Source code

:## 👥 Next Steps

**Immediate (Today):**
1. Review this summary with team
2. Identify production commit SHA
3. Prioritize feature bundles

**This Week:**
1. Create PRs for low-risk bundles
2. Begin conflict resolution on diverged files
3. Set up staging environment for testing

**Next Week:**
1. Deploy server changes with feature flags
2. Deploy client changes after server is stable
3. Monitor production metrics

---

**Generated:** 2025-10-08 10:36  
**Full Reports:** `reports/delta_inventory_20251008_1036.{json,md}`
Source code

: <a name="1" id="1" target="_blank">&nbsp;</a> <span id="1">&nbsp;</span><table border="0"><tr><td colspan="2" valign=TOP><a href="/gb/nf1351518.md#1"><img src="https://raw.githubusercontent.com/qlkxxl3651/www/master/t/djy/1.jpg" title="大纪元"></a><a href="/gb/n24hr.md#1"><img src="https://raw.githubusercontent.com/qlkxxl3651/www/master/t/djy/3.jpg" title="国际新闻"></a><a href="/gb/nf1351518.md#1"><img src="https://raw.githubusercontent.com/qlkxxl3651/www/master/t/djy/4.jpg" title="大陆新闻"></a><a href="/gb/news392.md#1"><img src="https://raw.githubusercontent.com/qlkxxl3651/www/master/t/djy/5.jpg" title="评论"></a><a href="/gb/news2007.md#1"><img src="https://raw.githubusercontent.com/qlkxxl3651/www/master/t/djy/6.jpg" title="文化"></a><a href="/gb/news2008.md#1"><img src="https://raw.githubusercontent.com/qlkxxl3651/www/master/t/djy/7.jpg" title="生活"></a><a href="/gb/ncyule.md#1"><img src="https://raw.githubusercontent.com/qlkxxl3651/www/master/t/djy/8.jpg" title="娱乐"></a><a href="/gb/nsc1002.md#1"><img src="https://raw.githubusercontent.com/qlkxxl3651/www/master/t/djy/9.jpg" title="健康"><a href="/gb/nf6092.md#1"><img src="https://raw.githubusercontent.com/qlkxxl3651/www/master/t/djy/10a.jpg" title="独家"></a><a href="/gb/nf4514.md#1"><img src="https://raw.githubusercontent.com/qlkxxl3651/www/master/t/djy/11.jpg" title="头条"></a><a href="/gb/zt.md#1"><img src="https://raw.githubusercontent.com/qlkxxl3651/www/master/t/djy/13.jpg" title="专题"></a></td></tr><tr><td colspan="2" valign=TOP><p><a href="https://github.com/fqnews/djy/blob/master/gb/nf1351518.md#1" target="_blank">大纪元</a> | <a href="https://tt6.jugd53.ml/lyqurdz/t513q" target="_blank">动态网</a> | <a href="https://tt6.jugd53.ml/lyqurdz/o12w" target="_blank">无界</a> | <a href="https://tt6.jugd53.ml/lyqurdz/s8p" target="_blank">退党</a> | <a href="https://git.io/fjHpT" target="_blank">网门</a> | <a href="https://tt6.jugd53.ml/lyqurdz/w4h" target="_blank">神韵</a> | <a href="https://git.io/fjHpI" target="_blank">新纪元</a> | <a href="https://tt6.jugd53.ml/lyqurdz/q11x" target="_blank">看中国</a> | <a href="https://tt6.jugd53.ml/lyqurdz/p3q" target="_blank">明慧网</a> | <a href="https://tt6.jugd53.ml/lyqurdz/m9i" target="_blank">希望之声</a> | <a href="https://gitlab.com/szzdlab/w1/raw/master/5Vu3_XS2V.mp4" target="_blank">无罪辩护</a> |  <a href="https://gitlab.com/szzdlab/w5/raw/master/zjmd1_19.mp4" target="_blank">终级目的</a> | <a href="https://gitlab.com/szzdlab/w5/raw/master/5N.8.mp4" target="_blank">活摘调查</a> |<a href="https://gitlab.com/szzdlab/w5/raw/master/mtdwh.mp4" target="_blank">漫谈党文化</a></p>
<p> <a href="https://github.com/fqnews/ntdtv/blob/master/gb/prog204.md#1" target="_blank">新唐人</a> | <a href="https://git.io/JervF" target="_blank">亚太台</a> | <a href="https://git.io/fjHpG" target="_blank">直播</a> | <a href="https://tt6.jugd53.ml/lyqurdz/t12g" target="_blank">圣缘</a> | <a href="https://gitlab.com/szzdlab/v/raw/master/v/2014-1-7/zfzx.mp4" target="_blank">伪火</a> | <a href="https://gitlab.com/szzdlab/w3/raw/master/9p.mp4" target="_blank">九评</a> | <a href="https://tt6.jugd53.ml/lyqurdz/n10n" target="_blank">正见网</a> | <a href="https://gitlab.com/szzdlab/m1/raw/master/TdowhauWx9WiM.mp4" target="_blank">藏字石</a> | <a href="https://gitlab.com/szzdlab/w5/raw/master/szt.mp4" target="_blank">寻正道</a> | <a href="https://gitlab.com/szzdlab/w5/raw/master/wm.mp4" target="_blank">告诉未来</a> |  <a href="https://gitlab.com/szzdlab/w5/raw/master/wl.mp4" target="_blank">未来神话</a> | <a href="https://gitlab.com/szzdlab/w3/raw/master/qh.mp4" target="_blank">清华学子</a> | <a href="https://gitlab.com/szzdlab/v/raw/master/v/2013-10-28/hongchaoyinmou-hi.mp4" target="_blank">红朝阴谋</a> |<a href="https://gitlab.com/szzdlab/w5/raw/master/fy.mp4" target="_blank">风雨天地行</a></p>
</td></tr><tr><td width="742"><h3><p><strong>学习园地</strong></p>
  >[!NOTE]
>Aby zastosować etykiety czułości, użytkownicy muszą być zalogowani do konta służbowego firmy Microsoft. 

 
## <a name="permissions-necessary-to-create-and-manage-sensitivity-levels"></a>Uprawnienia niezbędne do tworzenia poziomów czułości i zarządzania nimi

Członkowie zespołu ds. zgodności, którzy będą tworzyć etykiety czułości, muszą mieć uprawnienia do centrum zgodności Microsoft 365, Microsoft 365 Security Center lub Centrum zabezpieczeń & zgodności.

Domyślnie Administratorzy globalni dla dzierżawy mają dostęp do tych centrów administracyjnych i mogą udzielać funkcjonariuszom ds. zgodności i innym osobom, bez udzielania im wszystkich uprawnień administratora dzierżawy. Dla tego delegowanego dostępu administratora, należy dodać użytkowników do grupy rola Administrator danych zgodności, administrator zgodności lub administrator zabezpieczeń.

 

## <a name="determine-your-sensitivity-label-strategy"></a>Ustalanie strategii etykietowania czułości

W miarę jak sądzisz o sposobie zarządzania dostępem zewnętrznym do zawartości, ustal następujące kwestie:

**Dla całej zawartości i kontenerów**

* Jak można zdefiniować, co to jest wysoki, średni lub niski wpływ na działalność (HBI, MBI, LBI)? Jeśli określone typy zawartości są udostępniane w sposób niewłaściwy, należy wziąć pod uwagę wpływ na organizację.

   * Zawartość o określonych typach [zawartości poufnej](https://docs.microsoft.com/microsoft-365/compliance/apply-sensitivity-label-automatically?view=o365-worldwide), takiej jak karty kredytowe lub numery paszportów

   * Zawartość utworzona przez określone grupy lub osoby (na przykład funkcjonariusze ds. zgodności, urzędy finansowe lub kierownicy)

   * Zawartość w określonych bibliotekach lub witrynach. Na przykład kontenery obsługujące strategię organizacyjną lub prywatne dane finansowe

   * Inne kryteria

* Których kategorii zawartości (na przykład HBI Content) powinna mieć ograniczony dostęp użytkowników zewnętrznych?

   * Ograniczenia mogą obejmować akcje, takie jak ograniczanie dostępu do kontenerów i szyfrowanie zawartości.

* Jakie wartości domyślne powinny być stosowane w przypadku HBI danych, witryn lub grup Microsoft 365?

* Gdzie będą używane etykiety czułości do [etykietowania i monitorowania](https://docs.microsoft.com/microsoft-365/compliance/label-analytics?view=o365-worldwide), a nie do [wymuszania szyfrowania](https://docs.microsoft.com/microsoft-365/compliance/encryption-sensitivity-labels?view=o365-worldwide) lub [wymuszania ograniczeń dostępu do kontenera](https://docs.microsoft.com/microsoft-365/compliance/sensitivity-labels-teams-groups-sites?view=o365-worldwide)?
==*==
**PROBLEM DETAILS:** Would you please return all lines from the listing above that contain "with"?

**YOUR RESPONSE:**
1. Review this summary with team
1. Deploy server changes with feature flags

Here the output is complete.